[Opening Supplied material section]

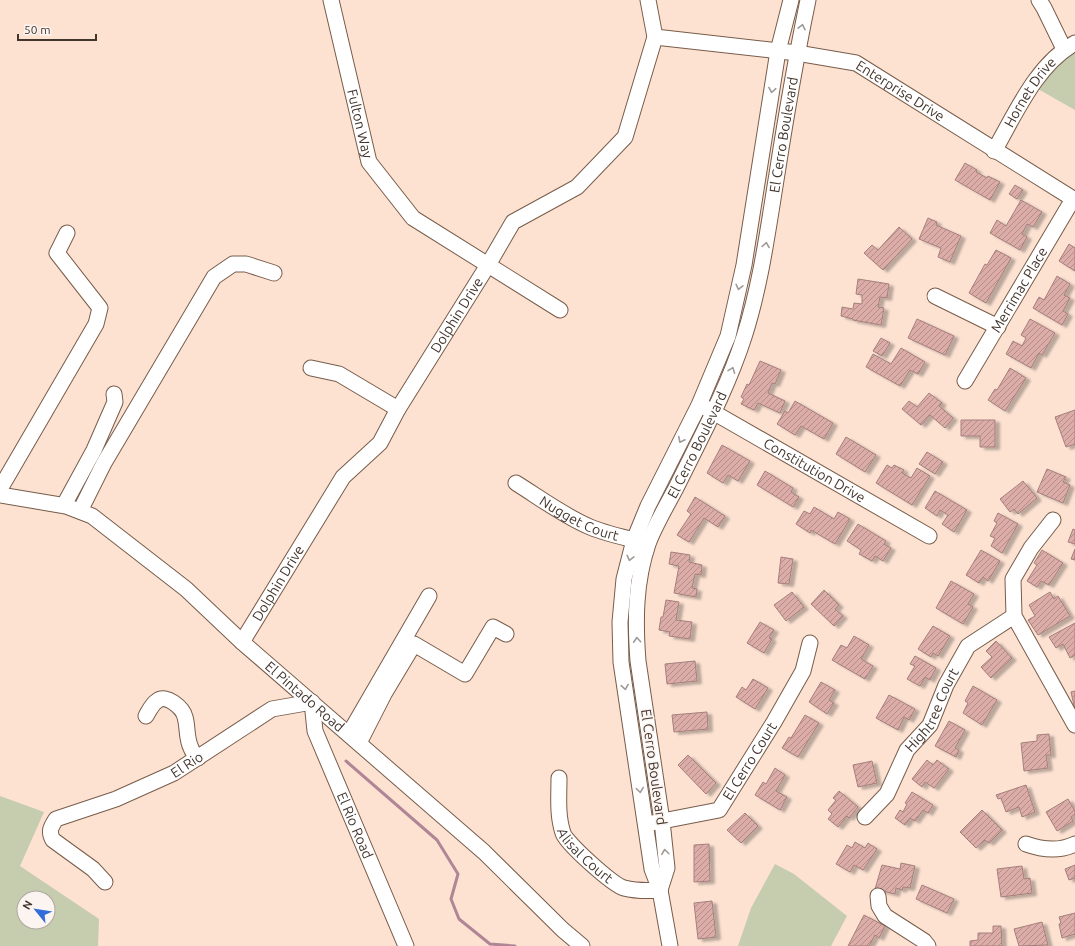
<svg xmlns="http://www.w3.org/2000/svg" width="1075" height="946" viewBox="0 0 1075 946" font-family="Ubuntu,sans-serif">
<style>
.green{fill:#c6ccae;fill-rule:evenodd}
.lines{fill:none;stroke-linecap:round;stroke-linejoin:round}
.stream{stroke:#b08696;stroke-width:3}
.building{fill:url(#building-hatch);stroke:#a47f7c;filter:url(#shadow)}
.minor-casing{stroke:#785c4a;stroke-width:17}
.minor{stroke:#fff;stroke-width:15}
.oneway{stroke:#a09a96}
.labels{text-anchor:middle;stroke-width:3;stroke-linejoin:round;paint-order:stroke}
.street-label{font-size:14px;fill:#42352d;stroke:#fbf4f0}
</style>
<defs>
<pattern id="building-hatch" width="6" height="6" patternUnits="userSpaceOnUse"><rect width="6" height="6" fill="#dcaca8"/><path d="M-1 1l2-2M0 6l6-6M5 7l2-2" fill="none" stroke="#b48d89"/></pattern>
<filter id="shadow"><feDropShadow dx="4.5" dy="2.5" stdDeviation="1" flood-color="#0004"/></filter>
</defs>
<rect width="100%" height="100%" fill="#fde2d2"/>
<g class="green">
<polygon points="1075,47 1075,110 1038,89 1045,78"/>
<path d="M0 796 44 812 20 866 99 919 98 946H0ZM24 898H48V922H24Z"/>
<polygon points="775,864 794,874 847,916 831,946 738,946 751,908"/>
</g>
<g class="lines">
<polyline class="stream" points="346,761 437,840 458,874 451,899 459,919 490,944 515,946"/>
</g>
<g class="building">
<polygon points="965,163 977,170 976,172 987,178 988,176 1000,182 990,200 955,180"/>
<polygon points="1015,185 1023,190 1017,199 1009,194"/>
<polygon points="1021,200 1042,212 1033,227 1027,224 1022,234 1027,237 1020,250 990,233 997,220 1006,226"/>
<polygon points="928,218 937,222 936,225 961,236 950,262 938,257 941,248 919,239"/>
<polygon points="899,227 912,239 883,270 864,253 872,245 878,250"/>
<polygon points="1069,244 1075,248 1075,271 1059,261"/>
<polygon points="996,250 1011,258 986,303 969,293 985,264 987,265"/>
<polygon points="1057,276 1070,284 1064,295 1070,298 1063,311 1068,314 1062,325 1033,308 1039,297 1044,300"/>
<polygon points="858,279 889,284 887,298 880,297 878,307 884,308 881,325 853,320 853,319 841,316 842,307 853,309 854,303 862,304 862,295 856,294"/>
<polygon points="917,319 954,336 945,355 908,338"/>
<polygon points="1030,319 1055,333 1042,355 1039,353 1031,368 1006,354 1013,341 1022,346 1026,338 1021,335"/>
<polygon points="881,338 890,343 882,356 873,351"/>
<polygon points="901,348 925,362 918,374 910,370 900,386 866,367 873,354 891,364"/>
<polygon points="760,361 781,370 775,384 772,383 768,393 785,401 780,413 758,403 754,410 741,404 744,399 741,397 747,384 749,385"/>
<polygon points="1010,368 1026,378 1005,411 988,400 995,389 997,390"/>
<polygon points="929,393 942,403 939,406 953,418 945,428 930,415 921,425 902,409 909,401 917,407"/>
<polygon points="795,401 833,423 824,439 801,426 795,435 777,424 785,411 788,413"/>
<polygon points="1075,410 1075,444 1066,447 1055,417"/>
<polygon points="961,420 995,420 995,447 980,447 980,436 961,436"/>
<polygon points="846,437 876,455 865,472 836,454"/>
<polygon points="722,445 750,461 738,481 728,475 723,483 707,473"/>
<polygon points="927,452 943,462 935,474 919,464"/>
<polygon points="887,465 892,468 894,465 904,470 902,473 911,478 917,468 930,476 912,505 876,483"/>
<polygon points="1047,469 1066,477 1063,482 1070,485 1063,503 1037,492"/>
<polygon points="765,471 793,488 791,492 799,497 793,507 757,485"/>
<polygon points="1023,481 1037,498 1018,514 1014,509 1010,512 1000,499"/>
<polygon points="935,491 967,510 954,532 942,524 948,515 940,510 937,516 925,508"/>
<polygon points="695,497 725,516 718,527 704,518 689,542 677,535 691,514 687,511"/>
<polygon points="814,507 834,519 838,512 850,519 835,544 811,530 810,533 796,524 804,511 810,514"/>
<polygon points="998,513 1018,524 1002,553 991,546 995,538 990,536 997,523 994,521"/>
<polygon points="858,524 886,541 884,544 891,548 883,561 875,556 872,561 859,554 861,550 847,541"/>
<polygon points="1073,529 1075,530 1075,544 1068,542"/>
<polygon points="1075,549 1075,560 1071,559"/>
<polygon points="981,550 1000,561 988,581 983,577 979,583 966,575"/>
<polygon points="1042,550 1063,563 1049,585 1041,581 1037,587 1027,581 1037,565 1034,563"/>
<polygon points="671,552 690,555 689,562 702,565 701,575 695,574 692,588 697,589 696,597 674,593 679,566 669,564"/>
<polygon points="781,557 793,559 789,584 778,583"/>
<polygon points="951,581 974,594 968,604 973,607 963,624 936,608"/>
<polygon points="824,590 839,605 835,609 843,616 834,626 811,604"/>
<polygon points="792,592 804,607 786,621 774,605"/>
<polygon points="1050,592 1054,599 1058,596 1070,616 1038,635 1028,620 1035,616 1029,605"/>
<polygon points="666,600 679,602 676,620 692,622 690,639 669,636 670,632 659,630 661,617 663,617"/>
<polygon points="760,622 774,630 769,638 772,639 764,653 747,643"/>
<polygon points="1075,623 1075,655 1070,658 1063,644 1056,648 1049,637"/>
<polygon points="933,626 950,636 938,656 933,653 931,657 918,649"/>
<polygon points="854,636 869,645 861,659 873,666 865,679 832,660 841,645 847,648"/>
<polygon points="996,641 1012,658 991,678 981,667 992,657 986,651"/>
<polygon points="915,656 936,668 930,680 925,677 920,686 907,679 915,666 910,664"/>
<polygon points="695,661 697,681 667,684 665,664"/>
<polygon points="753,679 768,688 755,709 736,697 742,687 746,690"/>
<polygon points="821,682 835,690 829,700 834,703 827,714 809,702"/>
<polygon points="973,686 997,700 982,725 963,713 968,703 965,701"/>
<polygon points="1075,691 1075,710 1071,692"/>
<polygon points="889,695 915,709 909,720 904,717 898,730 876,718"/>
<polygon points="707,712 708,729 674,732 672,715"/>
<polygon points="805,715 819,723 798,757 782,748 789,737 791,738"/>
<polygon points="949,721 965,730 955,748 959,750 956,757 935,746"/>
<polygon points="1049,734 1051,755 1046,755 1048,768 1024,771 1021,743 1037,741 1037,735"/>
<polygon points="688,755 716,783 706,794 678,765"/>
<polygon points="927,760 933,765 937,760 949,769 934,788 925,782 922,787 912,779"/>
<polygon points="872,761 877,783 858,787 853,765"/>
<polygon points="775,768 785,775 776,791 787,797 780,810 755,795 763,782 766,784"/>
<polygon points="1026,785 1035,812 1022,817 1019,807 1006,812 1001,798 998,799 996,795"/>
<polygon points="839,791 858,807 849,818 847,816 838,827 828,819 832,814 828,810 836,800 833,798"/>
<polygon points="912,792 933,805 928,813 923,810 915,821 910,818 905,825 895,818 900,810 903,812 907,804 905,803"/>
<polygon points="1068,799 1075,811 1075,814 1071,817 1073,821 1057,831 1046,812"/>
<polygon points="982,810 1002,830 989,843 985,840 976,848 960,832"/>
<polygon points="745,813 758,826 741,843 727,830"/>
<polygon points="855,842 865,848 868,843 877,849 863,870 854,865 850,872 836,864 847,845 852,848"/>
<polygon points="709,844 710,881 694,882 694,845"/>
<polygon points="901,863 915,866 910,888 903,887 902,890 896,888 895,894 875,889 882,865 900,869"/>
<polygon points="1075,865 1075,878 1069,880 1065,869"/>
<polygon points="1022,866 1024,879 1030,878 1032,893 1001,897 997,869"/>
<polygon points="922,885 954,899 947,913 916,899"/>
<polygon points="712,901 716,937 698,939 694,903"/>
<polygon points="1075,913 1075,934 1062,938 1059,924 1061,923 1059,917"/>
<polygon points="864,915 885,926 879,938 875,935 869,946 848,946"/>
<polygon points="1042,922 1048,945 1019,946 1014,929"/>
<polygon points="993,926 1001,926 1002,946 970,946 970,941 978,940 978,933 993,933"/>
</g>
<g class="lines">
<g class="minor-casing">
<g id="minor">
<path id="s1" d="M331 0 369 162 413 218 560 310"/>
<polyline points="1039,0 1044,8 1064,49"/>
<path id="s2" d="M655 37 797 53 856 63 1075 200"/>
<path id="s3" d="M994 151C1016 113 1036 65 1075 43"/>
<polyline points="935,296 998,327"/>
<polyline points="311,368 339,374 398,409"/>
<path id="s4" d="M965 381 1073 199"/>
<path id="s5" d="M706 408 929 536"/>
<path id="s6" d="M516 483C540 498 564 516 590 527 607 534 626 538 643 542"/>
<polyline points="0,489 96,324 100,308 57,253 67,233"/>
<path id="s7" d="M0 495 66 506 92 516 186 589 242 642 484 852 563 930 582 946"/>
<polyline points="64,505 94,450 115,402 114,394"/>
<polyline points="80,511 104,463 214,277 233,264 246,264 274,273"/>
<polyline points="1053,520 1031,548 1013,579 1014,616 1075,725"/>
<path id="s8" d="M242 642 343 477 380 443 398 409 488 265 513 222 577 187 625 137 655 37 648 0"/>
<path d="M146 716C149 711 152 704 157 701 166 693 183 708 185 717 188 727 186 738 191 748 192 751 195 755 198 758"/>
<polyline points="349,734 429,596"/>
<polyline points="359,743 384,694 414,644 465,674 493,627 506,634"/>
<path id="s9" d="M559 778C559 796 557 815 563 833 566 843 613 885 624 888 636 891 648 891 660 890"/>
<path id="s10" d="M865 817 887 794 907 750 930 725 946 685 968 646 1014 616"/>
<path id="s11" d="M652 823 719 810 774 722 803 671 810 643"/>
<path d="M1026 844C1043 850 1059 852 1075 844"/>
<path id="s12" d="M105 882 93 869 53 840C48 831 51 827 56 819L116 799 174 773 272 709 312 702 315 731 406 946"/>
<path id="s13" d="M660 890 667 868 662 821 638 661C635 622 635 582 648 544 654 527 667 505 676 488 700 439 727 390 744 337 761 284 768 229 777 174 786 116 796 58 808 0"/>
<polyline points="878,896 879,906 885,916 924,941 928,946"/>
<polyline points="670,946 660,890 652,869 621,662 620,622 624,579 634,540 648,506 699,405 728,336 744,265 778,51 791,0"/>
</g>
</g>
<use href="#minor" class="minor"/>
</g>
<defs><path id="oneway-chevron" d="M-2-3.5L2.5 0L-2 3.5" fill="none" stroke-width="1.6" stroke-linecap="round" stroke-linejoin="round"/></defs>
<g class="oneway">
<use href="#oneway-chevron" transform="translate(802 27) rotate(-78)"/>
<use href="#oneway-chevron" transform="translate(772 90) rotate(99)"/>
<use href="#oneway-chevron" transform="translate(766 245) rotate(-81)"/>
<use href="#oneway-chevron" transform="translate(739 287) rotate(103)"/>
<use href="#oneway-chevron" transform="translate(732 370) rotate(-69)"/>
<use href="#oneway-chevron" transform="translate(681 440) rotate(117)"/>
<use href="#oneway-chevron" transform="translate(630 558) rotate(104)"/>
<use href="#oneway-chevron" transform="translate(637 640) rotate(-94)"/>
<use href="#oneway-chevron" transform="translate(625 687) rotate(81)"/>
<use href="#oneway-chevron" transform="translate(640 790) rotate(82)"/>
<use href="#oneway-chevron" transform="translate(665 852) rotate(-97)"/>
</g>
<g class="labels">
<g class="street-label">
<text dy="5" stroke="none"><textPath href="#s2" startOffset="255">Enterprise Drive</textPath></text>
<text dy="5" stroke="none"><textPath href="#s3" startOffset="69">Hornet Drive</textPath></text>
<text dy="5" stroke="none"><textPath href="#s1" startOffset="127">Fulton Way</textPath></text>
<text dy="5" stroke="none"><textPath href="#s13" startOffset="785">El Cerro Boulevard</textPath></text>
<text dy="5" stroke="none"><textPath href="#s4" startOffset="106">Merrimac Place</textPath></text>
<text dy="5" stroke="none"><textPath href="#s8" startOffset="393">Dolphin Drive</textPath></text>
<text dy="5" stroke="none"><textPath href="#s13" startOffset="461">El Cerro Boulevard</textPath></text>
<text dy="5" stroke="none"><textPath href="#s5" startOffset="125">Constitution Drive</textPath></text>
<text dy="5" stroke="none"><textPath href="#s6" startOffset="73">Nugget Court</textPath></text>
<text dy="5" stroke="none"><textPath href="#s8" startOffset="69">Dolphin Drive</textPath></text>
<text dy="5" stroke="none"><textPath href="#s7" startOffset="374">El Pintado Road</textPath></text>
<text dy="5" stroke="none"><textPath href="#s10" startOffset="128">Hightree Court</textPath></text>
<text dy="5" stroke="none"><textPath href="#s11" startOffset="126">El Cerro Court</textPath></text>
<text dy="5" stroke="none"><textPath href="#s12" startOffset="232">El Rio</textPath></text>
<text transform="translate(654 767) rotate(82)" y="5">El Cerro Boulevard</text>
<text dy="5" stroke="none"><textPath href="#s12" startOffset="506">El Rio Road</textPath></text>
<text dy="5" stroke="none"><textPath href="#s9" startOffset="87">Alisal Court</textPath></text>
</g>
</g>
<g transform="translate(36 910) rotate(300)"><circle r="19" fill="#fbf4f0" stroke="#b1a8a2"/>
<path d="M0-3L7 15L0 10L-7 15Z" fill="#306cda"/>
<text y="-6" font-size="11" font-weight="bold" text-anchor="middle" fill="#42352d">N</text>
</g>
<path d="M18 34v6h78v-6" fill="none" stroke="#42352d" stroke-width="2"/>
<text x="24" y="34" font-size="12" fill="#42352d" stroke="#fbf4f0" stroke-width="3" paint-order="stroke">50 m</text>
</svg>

[Closing Supplied material section]

In the entries above, find the line with "856 63 1075" and the line with "384,694 414,644 465,674", then set down exactly those two and every line between them, nothing else.

<path id="s2" d="M655 37 797 53 856 63 1075 200"/>
<path id="s3" d="M994 151C1016 113 1036 65 1075 43"/>
<polyline points="935,296 998,327"/>
<polyline points="311,368 339,374 398,409"/>
<path id="s4" d="M965 381 1073 199"/>
<path id="s5" d="M706 408 929 536"/>
<path id="s6" d="M516 483C540 498 564 516 590 527 607 534 626 538 643 542"/>
<polyline points="0,489 96,324 100,308 57,253 67,233"/>
<path id="s7" d="M0 495 66 506 92 516 186 589 242 642 484 852 563 930 582 946"/>
<polyline points="64,505 94,450 115,402 114,394"/>
<polyline points="80,511 104,463 214,277 233,264 246,264 274,273"/>
<polyline points="1053,520 1031,548 1013,579 1014,616 1075,725"/>
<path id="s8" d="M242 642 343 477 380 443 398 409 488 265 513 222 577 187 625 137 655 37 648 0"/>
<path d="M146 716C149 711 152 704 157 701 166 693 183 708 185 717 188 727 186 738 191 748 192 751 195 755 198 758"/>
<polyline points="349,734 429,596"/>
<polyline points="359,743 384,694 414,644 465,674 493,627 506,634"/>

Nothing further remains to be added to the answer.